# WHAT IS BEING ASKED
Give the count of lines in the records that contain the string "circle", and write nothing but that number.

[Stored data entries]
======

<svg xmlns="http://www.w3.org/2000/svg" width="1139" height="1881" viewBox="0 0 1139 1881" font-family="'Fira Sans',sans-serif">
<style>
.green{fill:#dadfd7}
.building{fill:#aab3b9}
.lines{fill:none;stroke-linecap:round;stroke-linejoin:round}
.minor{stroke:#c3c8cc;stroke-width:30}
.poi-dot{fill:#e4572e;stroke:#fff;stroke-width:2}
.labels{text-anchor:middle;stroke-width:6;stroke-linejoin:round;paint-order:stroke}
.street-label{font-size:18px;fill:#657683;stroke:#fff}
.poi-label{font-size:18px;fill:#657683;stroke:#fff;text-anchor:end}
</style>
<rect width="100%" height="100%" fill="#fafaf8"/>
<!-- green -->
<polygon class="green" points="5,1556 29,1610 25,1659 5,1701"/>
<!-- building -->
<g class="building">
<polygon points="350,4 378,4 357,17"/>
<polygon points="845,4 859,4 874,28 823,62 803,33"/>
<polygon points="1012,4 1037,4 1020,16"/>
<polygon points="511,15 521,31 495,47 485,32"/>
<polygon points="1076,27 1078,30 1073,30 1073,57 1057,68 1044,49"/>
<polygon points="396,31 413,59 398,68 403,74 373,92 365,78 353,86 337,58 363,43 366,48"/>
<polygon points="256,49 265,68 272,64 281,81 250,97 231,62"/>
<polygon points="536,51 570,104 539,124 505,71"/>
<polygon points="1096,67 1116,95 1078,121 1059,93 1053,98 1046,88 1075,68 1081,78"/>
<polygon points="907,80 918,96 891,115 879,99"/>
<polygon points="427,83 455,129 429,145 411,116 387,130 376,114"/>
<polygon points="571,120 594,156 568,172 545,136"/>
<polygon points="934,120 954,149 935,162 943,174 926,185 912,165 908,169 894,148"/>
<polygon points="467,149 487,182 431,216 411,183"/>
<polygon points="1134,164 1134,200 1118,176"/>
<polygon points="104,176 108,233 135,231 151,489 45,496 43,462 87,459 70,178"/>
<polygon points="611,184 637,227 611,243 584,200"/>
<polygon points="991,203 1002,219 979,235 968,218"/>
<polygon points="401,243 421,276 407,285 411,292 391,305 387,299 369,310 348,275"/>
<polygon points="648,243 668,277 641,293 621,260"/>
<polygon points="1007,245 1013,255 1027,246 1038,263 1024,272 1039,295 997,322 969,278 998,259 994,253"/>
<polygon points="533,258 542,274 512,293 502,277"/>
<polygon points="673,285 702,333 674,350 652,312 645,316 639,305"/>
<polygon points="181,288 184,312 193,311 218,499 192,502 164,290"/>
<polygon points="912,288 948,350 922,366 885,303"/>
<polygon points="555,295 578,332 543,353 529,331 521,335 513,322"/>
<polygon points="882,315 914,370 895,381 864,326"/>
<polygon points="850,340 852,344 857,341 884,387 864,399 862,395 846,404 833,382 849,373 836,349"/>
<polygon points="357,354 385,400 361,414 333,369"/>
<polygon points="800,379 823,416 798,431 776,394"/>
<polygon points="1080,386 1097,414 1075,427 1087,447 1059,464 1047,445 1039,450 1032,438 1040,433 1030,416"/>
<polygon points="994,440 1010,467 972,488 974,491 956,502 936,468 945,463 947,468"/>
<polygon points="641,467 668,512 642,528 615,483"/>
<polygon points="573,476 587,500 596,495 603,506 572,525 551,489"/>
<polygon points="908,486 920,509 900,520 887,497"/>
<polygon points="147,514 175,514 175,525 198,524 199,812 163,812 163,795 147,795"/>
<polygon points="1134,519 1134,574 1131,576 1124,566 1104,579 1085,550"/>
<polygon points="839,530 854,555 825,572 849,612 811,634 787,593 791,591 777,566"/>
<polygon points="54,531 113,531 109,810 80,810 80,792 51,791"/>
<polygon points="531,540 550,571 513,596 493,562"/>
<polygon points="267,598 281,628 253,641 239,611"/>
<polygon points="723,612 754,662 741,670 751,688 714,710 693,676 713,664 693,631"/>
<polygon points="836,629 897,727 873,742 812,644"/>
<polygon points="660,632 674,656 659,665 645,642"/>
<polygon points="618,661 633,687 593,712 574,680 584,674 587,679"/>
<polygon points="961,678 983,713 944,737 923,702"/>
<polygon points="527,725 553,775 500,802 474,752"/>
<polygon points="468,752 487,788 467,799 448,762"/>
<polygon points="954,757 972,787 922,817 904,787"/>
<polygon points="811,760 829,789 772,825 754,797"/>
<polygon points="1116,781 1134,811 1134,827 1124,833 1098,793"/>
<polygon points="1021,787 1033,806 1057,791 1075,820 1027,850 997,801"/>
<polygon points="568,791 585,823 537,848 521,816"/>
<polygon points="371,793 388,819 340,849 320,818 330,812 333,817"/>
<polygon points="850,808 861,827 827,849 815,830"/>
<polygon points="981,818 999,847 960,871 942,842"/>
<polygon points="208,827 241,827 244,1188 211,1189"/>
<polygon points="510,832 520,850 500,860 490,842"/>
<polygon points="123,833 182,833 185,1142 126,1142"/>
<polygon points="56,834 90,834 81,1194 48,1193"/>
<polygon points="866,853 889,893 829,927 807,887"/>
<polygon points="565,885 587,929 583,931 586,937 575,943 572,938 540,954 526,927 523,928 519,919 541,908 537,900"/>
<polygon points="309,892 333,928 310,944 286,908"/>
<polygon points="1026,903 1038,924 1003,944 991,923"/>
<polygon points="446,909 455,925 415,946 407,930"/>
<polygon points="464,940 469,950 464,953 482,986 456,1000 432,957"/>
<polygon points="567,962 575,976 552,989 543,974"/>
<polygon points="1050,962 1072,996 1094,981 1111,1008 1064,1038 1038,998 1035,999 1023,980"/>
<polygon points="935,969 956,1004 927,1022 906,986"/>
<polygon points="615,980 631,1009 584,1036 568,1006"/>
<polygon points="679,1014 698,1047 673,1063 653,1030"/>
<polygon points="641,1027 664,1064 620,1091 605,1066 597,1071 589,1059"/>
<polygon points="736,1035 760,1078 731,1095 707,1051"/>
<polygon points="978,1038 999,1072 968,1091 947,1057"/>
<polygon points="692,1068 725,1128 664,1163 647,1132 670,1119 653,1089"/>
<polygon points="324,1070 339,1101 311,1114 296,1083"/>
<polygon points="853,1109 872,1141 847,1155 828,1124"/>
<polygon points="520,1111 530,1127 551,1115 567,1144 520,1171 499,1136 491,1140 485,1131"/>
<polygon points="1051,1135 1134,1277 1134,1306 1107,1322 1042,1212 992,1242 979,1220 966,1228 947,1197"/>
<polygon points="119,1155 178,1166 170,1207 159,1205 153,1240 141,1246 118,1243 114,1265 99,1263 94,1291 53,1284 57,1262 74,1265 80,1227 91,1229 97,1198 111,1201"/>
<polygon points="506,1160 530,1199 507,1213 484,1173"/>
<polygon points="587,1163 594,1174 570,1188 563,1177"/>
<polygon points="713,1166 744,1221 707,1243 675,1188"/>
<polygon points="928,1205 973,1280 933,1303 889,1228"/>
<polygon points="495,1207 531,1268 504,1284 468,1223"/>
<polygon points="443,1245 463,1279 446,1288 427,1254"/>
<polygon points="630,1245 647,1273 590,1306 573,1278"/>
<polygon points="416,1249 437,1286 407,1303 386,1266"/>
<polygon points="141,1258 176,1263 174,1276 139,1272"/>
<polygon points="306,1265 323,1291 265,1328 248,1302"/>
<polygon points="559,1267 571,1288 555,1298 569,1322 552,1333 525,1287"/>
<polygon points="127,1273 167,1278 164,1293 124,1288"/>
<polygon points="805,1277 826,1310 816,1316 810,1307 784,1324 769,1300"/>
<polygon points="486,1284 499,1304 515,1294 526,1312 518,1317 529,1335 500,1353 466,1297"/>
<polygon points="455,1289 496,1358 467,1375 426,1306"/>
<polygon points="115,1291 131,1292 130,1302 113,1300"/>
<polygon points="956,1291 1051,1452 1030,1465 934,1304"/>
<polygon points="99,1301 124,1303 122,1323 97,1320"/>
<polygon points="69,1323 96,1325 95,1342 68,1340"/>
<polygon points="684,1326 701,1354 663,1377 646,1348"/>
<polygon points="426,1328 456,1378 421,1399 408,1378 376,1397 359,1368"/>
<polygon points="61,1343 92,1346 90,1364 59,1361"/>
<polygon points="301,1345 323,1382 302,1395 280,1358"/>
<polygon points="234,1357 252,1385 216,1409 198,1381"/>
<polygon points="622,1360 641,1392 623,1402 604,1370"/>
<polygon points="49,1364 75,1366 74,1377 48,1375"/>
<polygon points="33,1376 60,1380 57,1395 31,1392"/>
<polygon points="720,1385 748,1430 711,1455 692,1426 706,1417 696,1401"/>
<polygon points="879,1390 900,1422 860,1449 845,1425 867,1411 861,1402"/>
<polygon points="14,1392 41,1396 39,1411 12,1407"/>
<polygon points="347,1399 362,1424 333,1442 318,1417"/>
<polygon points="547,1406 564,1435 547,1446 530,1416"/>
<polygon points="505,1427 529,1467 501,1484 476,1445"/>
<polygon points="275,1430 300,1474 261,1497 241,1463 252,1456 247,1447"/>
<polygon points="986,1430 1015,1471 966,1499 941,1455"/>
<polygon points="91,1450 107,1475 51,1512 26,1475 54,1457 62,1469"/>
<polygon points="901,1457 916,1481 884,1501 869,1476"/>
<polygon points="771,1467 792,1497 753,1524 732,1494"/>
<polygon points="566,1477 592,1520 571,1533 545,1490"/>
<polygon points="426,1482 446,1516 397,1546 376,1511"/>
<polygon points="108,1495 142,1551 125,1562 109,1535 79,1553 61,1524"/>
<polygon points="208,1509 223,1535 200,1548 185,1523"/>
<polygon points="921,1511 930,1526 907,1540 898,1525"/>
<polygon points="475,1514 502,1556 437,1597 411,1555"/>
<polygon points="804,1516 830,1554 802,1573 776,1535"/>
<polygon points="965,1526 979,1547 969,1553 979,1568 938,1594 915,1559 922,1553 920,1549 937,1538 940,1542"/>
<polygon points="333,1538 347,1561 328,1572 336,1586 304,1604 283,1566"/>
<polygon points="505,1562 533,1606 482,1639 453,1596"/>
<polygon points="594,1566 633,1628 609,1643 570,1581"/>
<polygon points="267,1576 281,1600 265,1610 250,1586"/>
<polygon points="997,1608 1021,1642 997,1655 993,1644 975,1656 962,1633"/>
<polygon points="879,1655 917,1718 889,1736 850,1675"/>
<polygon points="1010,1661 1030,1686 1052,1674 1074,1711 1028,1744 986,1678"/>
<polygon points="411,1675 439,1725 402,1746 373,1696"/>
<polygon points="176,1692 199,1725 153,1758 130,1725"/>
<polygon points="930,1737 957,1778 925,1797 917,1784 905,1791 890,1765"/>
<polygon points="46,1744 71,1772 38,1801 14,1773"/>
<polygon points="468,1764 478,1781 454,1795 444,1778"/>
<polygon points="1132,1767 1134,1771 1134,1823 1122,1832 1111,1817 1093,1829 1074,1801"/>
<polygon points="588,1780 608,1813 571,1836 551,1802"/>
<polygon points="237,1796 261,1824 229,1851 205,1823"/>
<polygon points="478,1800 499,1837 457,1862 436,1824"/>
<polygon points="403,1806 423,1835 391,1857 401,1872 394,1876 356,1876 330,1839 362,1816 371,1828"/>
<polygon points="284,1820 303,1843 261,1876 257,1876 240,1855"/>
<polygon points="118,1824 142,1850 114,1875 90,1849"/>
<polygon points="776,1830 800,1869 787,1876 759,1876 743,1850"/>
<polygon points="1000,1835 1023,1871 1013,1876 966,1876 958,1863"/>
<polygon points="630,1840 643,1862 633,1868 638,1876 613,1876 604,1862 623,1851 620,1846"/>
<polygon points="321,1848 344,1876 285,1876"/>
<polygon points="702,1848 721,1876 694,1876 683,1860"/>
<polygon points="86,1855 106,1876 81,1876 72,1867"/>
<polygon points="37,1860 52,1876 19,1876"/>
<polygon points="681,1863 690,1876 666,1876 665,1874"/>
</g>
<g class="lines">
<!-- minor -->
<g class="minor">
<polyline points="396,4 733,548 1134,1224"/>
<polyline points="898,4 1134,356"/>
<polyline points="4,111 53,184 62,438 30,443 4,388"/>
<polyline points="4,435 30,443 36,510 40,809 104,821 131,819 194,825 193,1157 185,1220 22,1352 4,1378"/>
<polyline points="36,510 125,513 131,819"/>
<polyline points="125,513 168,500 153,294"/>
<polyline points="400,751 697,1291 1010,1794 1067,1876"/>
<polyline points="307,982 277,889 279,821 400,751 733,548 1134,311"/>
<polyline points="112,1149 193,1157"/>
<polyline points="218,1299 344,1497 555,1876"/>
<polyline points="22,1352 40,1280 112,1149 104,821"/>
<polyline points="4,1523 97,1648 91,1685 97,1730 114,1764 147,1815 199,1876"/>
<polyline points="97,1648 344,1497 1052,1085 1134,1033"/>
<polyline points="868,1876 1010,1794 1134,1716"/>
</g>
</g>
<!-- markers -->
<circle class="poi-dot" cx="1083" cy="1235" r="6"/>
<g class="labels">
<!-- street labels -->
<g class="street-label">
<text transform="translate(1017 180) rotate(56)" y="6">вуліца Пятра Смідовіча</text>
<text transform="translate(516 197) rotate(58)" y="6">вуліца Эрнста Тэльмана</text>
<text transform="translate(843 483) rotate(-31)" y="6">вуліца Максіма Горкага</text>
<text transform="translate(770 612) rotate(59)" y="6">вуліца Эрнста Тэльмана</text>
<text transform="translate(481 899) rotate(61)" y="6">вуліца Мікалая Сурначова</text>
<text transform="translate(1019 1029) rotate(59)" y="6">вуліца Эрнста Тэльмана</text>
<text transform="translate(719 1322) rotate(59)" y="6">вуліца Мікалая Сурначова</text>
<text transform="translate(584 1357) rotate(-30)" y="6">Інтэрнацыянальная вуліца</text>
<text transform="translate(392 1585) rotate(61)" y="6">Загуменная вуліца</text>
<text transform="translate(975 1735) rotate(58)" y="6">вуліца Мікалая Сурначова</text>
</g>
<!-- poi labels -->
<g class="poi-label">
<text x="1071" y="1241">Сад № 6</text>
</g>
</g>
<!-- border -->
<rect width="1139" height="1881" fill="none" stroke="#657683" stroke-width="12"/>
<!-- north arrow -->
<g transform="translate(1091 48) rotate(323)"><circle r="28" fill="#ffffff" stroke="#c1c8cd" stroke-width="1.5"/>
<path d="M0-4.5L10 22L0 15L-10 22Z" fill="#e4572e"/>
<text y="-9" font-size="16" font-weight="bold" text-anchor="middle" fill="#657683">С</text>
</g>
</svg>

======

# EXERCISE OUTPUT
2